Tmarus natalensis is a species of crab spider in the family Thomisidae. It is endemic to South Africa, where it was first described from Amanzimtoti in KwaZulu-Natal.

==Etymology==
The species name natalensis refers to Natal, the former province of South Africa where the type specimen was collected.

==Distribution==
Tmarus natalensis is widely distributed across South Africa, having been recorded from five provinces: Eastern Cape, KwaZulu-Natal, Limpopo, Mpumalanga, and Western Cape, with records ranging from 4 to 1,345 metres above sea level.

Specific localities include Amanzimtoti (the type locality), Richards Bay, Port Elizabeth, Coffee Bay, and various nature reserves and protected areas.

==Habitat==
Tmarus natalensis is a free-living spider typically found on plants, usually sampled from trees. The species inhabits multiple biomes including Fynbos, Forest, Indian Ocean Coastal Belt, Savanna, and Thicket biomes. It has also been recorded in agricultural settings, particularly macadamia nut orchards.

==Description==

The female of Tmarus natalensis remains unknown, as the single female specimen mentioned in early literature was subsequently lost.

The male has a total length of 5.5 mm, with a cephalothorax length of 2.5 mm and width of 2.2 mm.

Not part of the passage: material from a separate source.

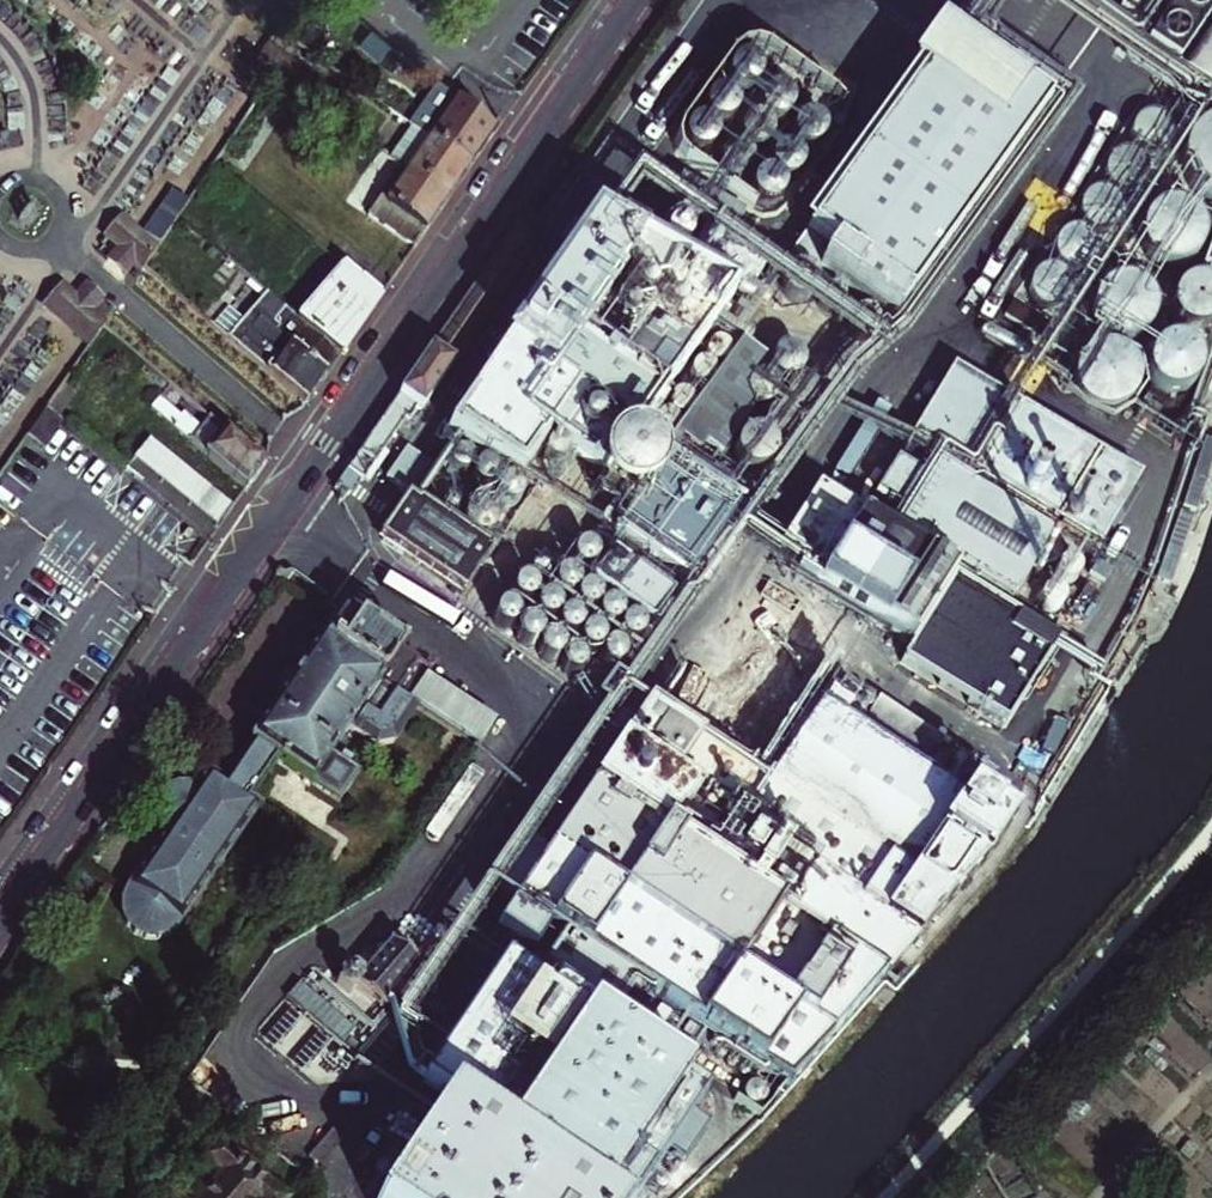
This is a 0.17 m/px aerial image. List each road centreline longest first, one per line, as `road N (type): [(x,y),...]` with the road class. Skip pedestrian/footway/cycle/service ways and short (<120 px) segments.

The carapace coloration ranges from fawn to dark brown, while the opisthosoma is dark brown with a white ventral surface marked by a dark broad median line. The legs are fawn-colored with black mottling. The carapace is slightly longer than wide, with an almost straight anterior eye row and a recurved posterior eye row.

==Conservation==
Tmarus natalensis is classified as Least Concern due to its wide geographical range across South Africa. The species is protected in three protected areas: Cwebe Nature Reserve, Ophathe Game Reserve, and Lekgalameetse Nature Reserve. There are no significant threats identified for this species, though additional sampling is needed to locate and describe the unknown female.

==Taxonomy==
Tmarus natalensis is closely related to Tmarus africanus but can be distinguished by specific details in the structure of the male palp.